The only thing we lose with a mini-E3 is all the big-time prime-time news coverage. E3 made our industry look a lot bigger than we really were. The fact that this was a lie cannot be disputed, if only because E3 could not sustain itself. The bubble popped.
o Saw The Descent. Maybe the best pure fright movie I've seen since Alien. Also, one of the very, very, very few movies I've ever seen that is ripe to be made into a video game. I won't go into details, but those who've seen it are probably shaking their heads in agreement. BTW, be sure to go to YouTube to see the real ending, not the watered down American sell-out shortened ending.
o Elsewhere, I made a few comments about conceiving a new IP, which I'll repost here since this blog space has been sorely lacking material of late and so cannibalizing myself is the least I can do:
Silver bullet design -- searching for a single element that will lead to success -- is not often successful. Even bullet-time, in the wrong setting, with the wrong character, etc, would have done far worse. Bullet-time worked because it was within a John Woo-style story that made you care about the character, with modern day weapons. Bullet-time would have been less appropriate in a WW2 game, or a western game (like Gun).

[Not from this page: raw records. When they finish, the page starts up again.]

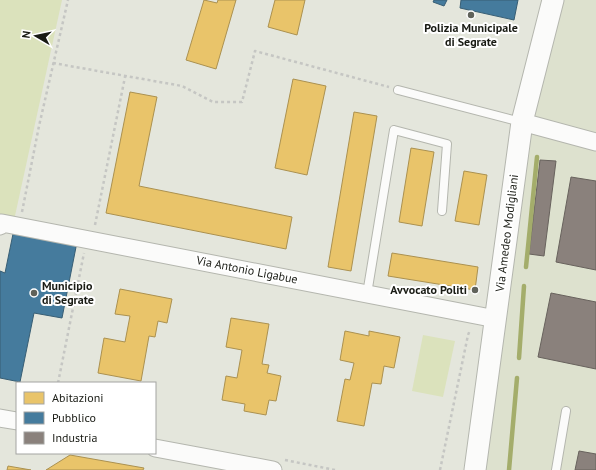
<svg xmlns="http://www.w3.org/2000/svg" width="596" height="470" font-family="'PT Sans',sans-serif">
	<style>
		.built { fill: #dde1ce }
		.green { fill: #dbe2bc }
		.homes { fill: #e9c46a; stroke: #ab9150 }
		.public { fill: #457b9d; stroke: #385e74 }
		.industry { fill: #8a817c; stroke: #68625d }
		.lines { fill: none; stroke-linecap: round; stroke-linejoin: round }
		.stream { stroke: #a4ad6b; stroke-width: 4.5 }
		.service-casing { stroke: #b4b6ae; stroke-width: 10 }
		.minor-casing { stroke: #b4b6ae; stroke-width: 19 }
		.tertiary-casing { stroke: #b4b6ae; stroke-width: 23 }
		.path { stroke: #c5c6c3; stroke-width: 2.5; stroke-dasharray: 3 3; stroke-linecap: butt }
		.service { stroke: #fbfbfa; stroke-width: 8 }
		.minor { stroke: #fbfbfa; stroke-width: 17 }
		.tertiary { stroke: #fbfbfa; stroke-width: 21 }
		.poi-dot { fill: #60625a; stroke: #fff; stroke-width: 1.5 }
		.labels { text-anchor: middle; stroke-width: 4; stroke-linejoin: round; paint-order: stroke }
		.poi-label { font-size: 12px; font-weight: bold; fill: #191b14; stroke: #fff }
		.street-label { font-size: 12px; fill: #191b14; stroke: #fff }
	</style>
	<rect width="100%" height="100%" fill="#e4e6dc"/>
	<path class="built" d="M559,0H596V470H480L526,128Z"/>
	<g class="green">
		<path d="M0,0H62L13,225L0,223Z"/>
		<path d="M423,335L455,341L443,397L412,391Z"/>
	</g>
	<g class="homes">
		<path d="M204,0L217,3L218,0H236L216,69L186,60Z"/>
		<path d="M275,0H305L297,35L268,27Z"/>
		<path d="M293,79L326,86L307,175L275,168Z"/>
		<path d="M130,92L157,97L139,186L292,217L286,249L106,213Z"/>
		<path d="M354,112L377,116L351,271L328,267Z"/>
		<path d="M411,148L434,152L422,226L399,222Z"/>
		<path d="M464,171L487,175L479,225L455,221Z"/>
		<path d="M392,253L478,267L475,290L388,276Z"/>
		<path d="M120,289L172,299L167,323L158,321L155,337L149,336L141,381L98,373L104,338L125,342L130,316L115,314Z"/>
		<path d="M231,318L269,324L262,364L269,365L267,373L281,376L276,401L269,400L266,415L244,411L245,404L222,400L226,376L237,378L242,350L226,347Z"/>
		<path d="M345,331L369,336V331L400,337L394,368L384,366L381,384L372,383L364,426L337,421L345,379L350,380L354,363L340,360Z"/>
		<path d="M70,455L144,468L143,470H46Z"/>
		<path d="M8,466L31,470H7Z"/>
	</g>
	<g class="public">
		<path d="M434,0H447L444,6L433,2Z"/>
		<path d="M461,0H518L514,20L460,8Z"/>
		<path d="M14,229L77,242L62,318L34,313L20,382L0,378V271L5,273Z"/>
	</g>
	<g class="industry">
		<path d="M540,160L556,161L544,256L529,254Z"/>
		<path d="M571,177L596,181V270L556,262Z"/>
		<path d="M551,293L596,302V369L538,357Z"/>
		<path d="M579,451L596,454V470H575Z"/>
	</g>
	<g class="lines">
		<g class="stream">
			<path d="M526,267L537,157"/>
			<path d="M519,358L524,286"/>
			<path d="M509,470L517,378"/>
		</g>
		<g class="service-casing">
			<g id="service">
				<path d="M398,90L521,122"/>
				<path d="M367,294L394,130L447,144L442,211"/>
				<path d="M556,470L566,411"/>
			</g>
		</g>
		<g class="minor-casing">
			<g id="minor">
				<path d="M522,122L596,142"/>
				<path d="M0,226L2,223L496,319"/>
				<path d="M0,418L17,421"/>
				<path d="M155,448L273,470"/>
			</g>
		</g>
		<g class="tertiary-casing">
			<path id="tertiary" d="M475,470L522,122L553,0"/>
		</g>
		<g class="path">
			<path d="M53,63L182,86L213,102H242L255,51L389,87"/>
			<path d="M22,212L39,126L68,0"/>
			<path d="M95,225L125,77"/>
			<path d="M58,383L84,253"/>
			<path d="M285,460L335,470"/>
			<path d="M440,470L468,335L470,330"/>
		</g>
		<use href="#service" class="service"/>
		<use href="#minor" class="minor"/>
		<use href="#tertiary" class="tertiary"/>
	</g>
	<g class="poi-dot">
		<circle cx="471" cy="15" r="4"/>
		<circle cx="475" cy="290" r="4"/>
		<circle cx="34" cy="293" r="4"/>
	</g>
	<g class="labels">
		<g class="poi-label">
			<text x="471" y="32">Polizia Municipale<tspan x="471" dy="14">di Segrate</tspan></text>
			<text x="42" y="290" text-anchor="start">Municipio<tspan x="42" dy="14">di Segrate</tspan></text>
			<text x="467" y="294" text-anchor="end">Avvocato Politi</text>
		</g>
		<g class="street-label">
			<text transform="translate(507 233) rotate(-83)" y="4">Via Amedeo Modigliani</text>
			<text transform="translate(247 270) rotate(11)" y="4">Via Antonio Ligabue</text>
		</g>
	</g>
	<rect x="16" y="382" width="140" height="72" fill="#ffffff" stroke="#a3a4a1"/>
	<rect x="24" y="392" width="20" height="12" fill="#e9c46a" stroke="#a3a4a1"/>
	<text x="52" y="402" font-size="12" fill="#191b14">Abitazioni</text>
	<rect x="24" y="412" width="20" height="12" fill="#457b9d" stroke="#a3a4a1"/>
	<text x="52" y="422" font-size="12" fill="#191b14">Pubblico</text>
	<rect x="24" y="432" width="20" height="12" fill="#8a817c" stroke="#a3a4a1"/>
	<text x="52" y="442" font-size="12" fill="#191b14">Industria</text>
	<g transform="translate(36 36) rotate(279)" stroke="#ffffff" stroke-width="3" paint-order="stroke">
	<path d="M0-3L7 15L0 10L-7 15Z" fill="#191b14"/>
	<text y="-6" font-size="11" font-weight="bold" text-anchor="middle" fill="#191b14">N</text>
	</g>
</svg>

Duke and Prey are prime examples of synergy, rather than silver bullets. Each of these games had many little innovations, and within contextually appropriate stories and settings.
Anyway, it's hard to think of what comes first. With Prey, it was the character (chosen for uniqueness), then the abduction setting was chosen because it wasn't typical for the character type (and provided easy conflict), then the character type led to the character's special abilities based on his Cherokee mythology, and then the alien environment led to gravity and portal effects, both of which make sense within the alien setting. So, it's like a tower that builds up into something solid.
The gameplay hook, more than anything, comes closest to the silver bullet. But, the gameplay hook needs to tie into the character and/or story and/or setting in a natural way that stays credible. If the gameplay hook comes first, these other things need to wrap around it seamlessly. If the story/character comes first, then the gameplay hook should emerge from this foundation and not feel like an after thought. For example, if your original character idea is that a teenager is bitten by a radioactive spider, then bullet-time isn't a natural gameplay hook. But wall climbing and web spinning are.
When we selected a Native American as a lead character in Prey, we didn't know jack about this culture. We just knew that it was a ripe-for-the-picking area to explore because no game had done it before, and positioning has taught us that it's best to do something first if at all possible (Prey was conceived prior to the first Turok game). When Prey was rebooted in late 2001, the first thing I did was spend $400 on Amazon buying a dozen books on Cherokee culture and mythology. This is where the companion hawk came from, for example, because Red Tail Hawks play a key role in Native American lore, as protectors and messengers -- exactly the role that the hawk plays in the game. The hawk also helped convey the game's story and mythology.
The main point is that I never could have forced this idea to the surface. It is only through exposure to other media and sources that it occurred to me.